# Public liability insurance for residents association



## tosullivan (9 Sep 2007)

We are trying to start up a Residents Association in our area for nearly 200 houses and would like to know is public liability insurance required?

Been reading on a website called ACRA that is is very important to have.

Does anyone know if its necessary and if so, where to shop for it?


----------



## woods (9 Sep 2007)

Are you going to own or be responsible for any of the public areas or are you just going to be a representative body.


----------



## tosullivan (9 Sep 2007)

we will be organising for someone to cut & maintain the green areas and do some general tree pruning, etc.

Does this mean if this person is cutting the grass and a stone flies accidentally and hits someone in the eye, who is responsible?  That would be the concern of the RA.

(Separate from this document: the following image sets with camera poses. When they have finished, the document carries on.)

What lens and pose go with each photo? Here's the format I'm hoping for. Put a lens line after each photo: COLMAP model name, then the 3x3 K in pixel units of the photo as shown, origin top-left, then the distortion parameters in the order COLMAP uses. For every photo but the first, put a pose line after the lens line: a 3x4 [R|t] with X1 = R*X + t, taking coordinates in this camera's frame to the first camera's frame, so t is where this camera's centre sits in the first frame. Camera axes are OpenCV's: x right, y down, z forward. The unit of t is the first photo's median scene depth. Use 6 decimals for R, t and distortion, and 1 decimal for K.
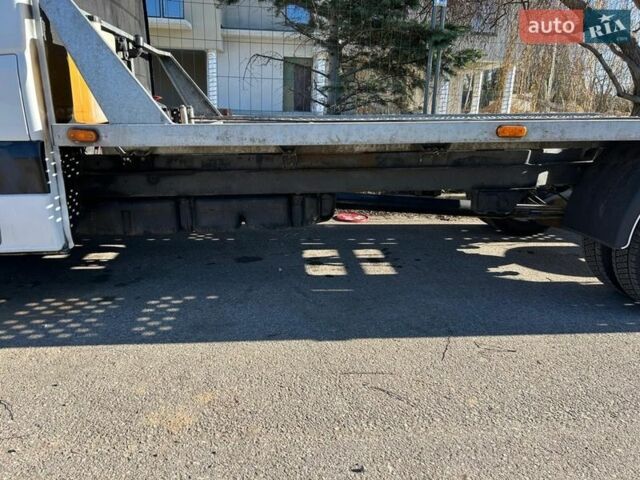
lens RADIAL K [[485.5, 0, 318.0], [0, 485.5, 241.2], [0, 0, 1]] dist [0.032980, -0.018880]
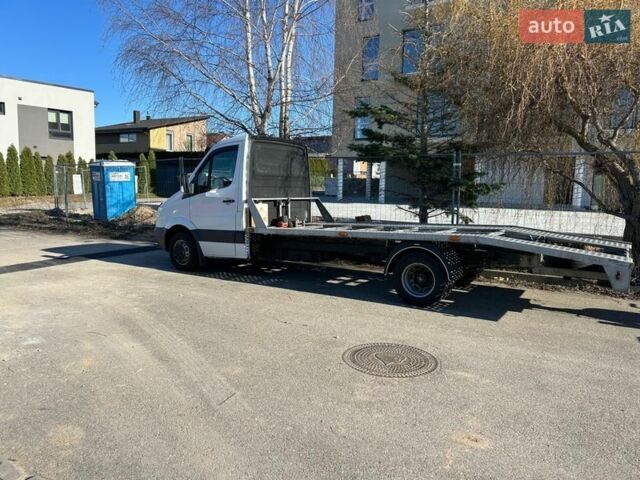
lens RADIAL K [[485.5, 0, 313.4], [0, 485.5, 239.1], [0, 0, 1]] dist [0.032980, -0.018880]
pose [[0.782175, 0.053698, -0.620740, 2.318222], [-0.156544, 0.981258, -0.112371, 0.220169], [0.603072, 0.185067, 0.775922, -1.721699]]
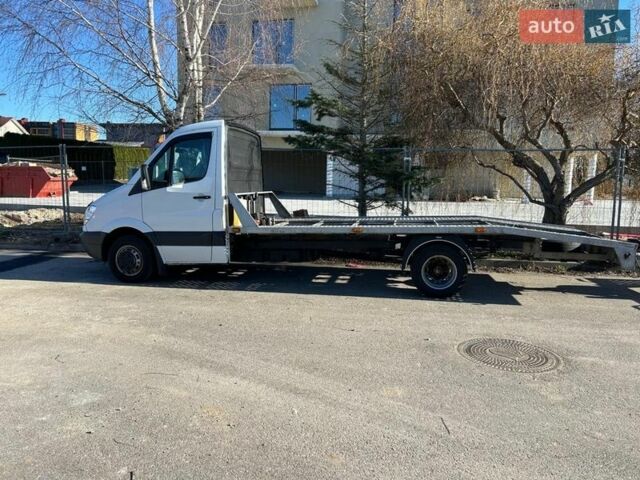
lens RADIAL K [[485.5, 0, 316.1], [0, 485.5, 240.7], [0, 0, 1]] dist [0.032980, -0.018880]
pose [[0.962685, 0.018814, -0.269971, 0.990640], [-0.058274, 0.988590, -0.138905, 0.303362], [0.264277, 0.149454, 0.952796, -2.098833]]
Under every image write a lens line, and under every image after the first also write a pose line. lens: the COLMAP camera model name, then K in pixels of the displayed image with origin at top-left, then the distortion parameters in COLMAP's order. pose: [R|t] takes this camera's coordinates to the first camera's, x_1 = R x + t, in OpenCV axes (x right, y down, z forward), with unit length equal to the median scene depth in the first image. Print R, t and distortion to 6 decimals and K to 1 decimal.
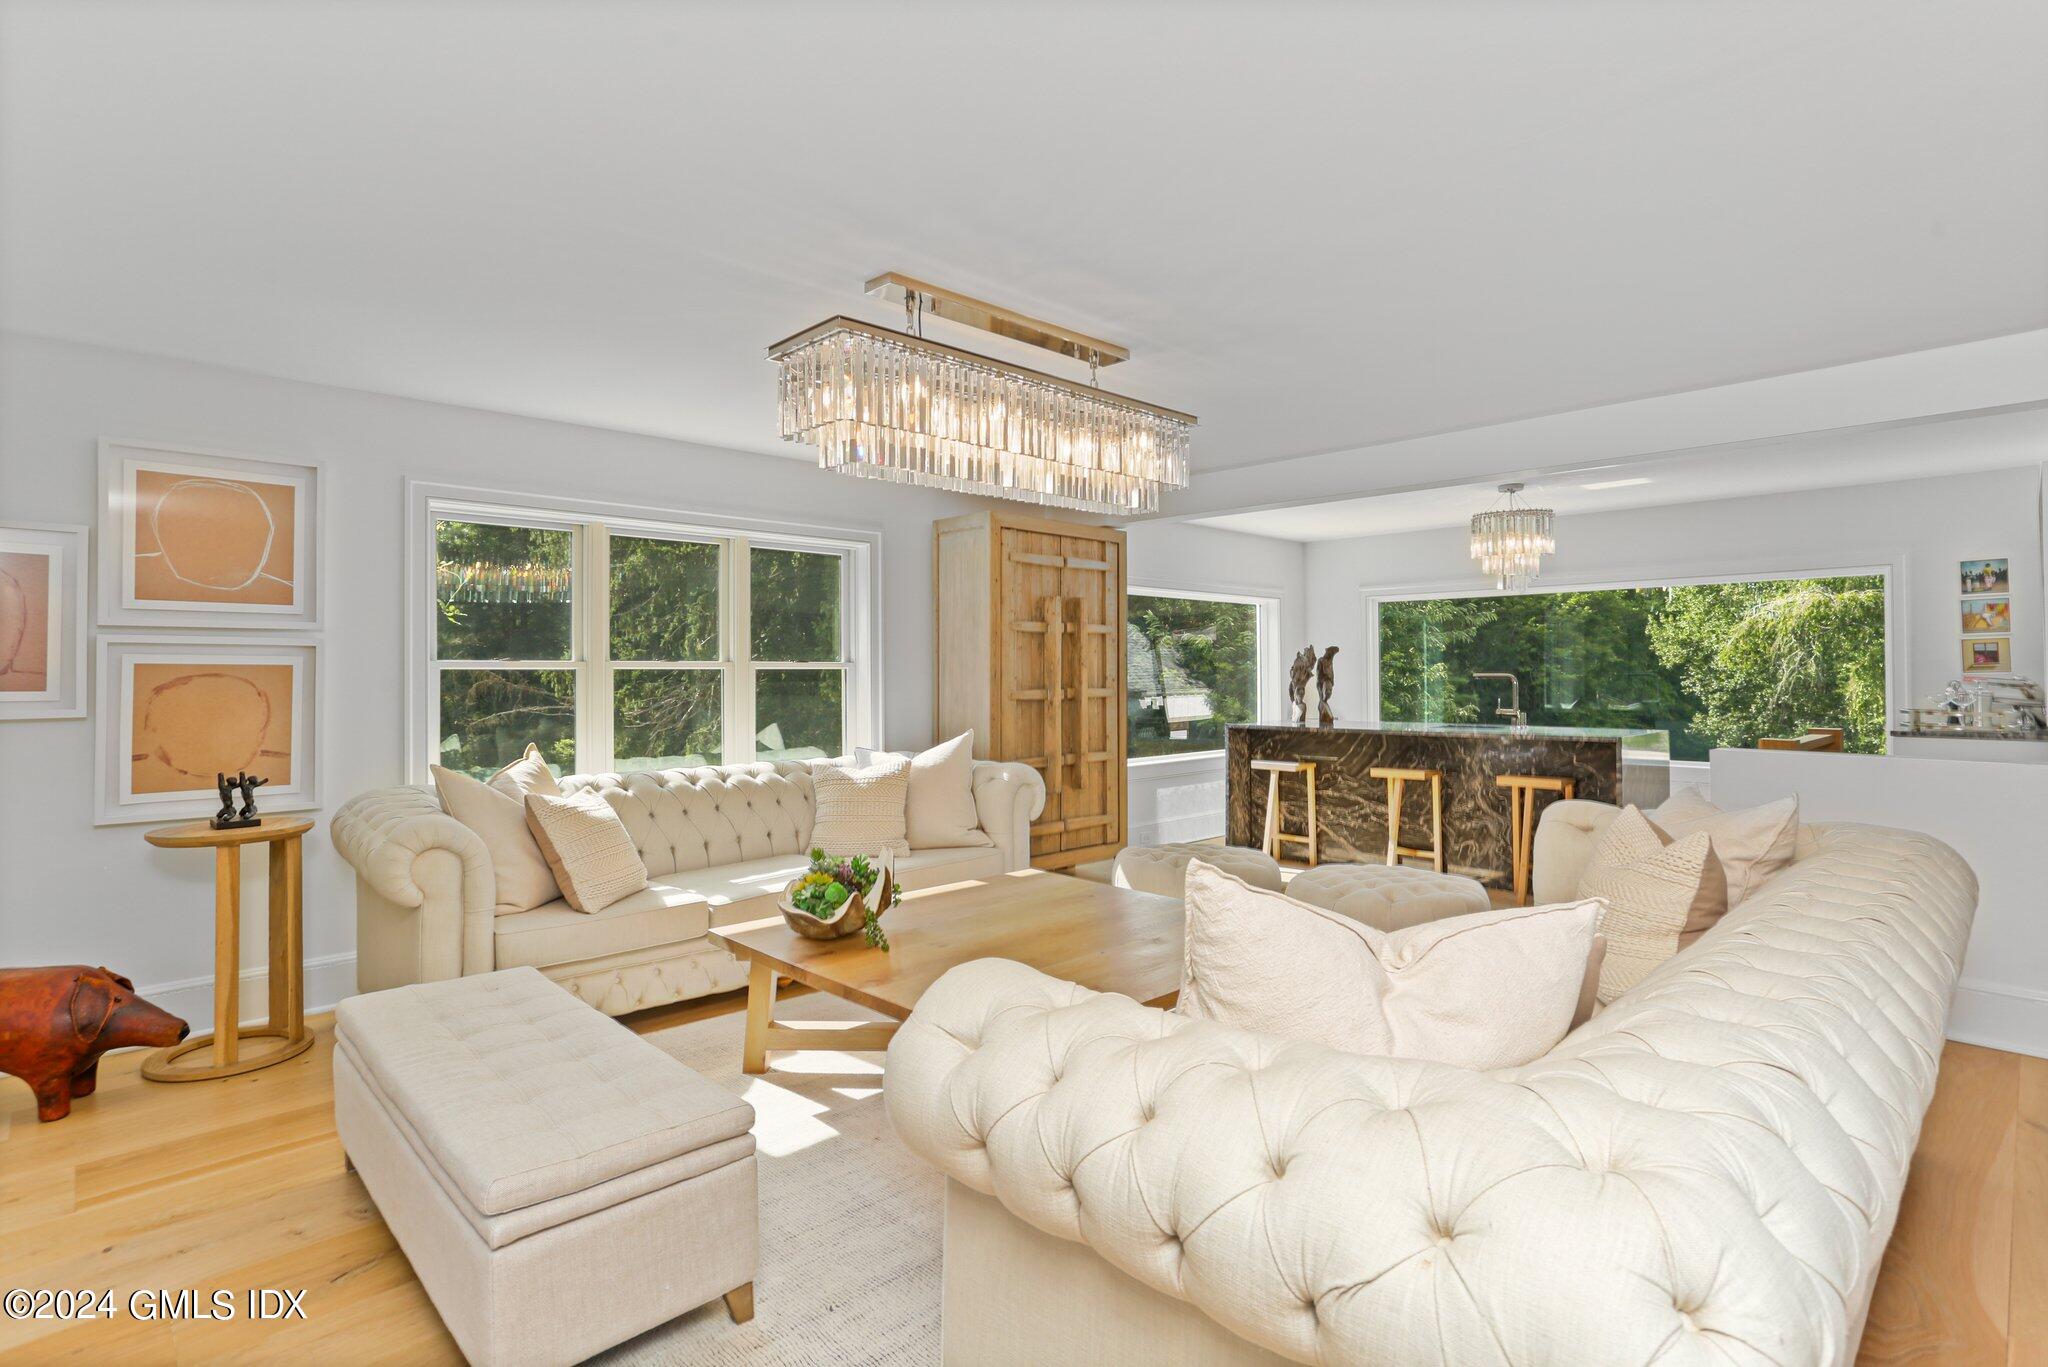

The estate is yet to be taken over by the council, so is still effectively owned by the developer.


----------



## woods (9 Sep 2007)

If the developer still owns the land then he would be very foolish not to have public liability on it.
Do you pay a management fee. Is there a management company.


----------



## tosullivan (9 Sep 2007)

no mgt company and never has been

it was always a loose situation with residents collecting money every now & again to get someone to cut the grass but nothing happened this year

a few of us now have decided to try and get something up & running on it

The only issue I would have with the developers insurance, is if something happened due to a decision the RA made (ie grass cutting) and there was an accident, the builder could say it was not his responsibility


----------



## woods (9 Sep 2007)

I think that if anyone has an accident they will sue both the developer and your organisation (if you employed them).
Perhaps you could only employ people who have their own cover.


----------



## Rico (9 Sep 2007)

Residents associations generally arrange PL cover for common areas when the estate is taken over by the residents. If you are not directly doing any grass cutting, maintenance etc the contractor eg landscaper should have cover for the work they are doing. Some RAs have barbeques and other social events for which cover should be arranged. If the common areas are still owned and responsibility of the developer it is likely they will have cover, you can ask them for verification and seek an Indemnity to the RA, this is a common feature of most PL policies.


----------



## csirl (10 Sep 2007)

I would advise any residents association that is anything other than a purely representative organisation i.e.  doing minor maintenance, grass cutting, social events etc. to have Public Liability including member to member insurance. You cannot hold someone else responsible for your actions, so someone elses insurance will not cover you in every situation. Your organisation is only covered by insurance if it has its own insurance or is specifically named on an insurance policy. It is also possible that if the common areas are owned by a development company (or even local authority), they may ask to be indemnified by you. The cost of PL insurance for small organisations is quite cheap, so better to have it just in case as the alternative is for the trustees of the Association to be liable for any claims.


----------



## tosullivan (11 Sep 2007)

Quoted €185 for PL Insurance for 1 year, so its not as expensive as originally thought.
It also allows us to have BBQ's, XMAS parties etc, which was always wanted by the residents but never able to go ahead due to lack of insurance


----------



## woods (11 Sep 2007)

That is a terrific quote. Well Done.
Can we all come to the Christmas Party.


----------



## tosullivan (13 Sep 2007)

woods said:


> That is a terrific quote. Well Done.
> Can we all come to the Christmas Party.


as long as you can be the Santa


----------